Los Angeles, California William Clark
Part I MODELS OF SEARCH BEHAVIOR
DOI: 10.4324/9781003182085-1
The chapters in this book have been divided into two broad sections. The first of these sections focuses on models of search behavior. The second is concerned with the nature of information and its influence on search behavior. The chapters in the first part of the book are organized to review the general nature of search models, and particularly, their application to search in the housing market, to present a conceptual approach to housing search, and specific analytic models of the search for housing. The papers represent general conceptual and specific analytic models and empirical tests of the models. They are representative of the latest thinking on applied residential search models in geography and economics.

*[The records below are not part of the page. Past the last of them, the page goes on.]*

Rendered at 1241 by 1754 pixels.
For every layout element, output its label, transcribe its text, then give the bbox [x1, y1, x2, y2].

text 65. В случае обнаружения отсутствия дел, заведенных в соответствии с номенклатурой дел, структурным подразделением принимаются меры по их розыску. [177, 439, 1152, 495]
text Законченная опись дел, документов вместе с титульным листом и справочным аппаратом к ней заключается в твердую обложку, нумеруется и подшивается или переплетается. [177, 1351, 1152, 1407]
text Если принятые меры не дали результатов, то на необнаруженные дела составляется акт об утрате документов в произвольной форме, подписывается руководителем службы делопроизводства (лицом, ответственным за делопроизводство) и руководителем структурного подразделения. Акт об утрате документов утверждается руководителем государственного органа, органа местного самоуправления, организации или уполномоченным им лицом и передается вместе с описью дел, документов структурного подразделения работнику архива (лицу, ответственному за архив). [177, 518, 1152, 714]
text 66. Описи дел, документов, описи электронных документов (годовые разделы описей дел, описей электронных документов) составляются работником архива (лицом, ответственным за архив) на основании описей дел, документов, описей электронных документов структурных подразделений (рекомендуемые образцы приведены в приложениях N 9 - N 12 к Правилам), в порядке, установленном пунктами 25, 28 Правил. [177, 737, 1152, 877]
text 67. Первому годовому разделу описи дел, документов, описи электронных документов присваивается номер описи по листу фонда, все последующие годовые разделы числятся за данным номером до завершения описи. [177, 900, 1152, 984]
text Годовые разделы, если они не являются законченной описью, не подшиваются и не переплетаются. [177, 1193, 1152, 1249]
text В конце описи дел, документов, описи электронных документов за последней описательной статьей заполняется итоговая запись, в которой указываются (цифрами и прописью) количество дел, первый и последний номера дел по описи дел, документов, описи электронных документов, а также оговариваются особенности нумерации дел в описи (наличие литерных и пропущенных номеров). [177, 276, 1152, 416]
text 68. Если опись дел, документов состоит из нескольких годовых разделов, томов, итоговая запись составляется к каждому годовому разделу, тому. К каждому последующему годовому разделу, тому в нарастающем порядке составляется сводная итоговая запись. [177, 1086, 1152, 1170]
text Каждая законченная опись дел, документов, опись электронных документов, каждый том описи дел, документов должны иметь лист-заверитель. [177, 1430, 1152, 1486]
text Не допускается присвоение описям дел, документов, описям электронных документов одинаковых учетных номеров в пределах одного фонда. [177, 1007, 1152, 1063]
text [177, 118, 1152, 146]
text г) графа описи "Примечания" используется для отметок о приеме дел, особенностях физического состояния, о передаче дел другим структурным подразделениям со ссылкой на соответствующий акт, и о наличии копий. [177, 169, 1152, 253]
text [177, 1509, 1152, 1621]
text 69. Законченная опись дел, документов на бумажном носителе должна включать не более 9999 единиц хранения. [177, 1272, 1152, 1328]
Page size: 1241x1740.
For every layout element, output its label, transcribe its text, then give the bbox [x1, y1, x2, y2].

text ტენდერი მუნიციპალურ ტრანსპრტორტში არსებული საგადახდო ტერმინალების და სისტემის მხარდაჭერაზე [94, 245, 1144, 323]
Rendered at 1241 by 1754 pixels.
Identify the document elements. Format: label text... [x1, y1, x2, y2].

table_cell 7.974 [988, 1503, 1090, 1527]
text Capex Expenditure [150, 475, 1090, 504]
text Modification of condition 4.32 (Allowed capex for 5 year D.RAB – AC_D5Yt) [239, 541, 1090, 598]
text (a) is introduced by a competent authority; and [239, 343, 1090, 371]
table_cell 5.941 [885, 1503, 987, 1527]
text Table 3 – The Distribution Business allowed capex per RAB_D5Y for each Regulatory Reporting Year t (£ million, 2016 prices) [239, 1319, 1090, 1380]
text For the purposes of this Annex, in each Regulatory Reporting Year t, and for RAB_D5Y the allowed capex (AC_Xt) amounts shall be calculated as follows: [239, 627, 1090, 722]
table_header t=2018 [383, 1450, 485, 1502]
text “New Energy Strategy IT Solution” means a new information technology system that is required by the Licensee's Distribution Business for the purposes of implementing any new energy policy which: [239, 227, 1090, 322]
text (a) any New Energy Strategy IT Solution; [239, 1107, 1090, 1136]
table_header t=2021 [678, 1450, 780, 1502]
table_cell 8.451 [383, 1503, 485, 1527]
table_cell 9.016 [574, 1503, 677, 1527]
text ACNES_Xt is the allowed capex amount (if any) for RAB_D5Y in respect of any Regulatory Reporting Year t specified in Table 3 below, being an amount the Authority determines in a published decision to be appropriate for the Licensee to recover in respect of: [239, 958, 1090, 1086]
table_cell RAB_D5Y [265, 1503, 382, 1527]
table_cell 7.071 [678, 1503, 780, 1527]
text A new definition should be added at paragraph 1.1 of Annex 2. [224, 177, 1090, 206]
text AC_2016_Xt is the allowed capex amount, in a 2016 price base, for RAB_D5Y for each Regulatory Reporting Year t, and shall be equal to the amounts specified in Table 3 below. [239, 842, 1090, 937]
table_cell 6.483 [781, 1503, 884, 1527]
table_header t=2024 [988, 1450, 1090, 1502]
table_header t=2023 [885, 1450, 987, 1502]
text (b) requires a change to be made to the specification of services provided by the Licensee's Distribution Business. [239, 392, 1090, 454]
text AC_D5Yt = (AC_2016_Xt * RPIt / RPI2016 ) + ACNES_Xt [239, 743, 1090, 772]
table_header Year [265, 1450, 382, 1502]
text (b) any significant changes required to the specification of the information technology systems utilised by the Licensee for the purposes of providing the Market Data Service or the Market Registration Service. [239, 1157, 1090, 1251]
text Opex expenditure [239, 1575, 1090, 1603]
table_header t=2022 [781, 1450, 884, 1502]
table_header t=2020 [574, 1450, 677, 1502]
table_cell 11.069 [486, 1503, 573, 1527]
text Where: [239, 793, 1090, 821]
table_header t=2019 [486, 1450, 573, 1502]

While the work by economists on job search stimulated the development of a variety of econometric models of search behavior, most of this work focused on stopping rule models and has had only limited application to search in the housing market. The economic research emphasized equilibrium analysis and the clearing conditions in the market. Recently, specific studies of housing market search have attempted to develop more realistic models of search behavior. The first chapter organizes previous analyses of housing market search into six categories, two of which are concerned with disequilibrium models of search, another focuses on stopping rule models, and the other three focus on the analysis of institutional constraints on search, the role of information, and specific studies of spatial search in the housing market. The chapter argues that much of the research has been cross-sectional and emphasized either utility maximizing approaches or institutional intervention. However, the most recent research is clearly focused on the central role of information in search behavior. As an overview the review sets up a basis for the more specific chapters which follow. Kevin McCarthy outlines a conceptual model of housing search and mobility, Gavin Wood and Duncan Maclennan discuss search adjustment in the local housing market of Glasgow, Frank Cronin analyses racial differences in the search for housing and Jim Huff models the spatial aspects of residential search.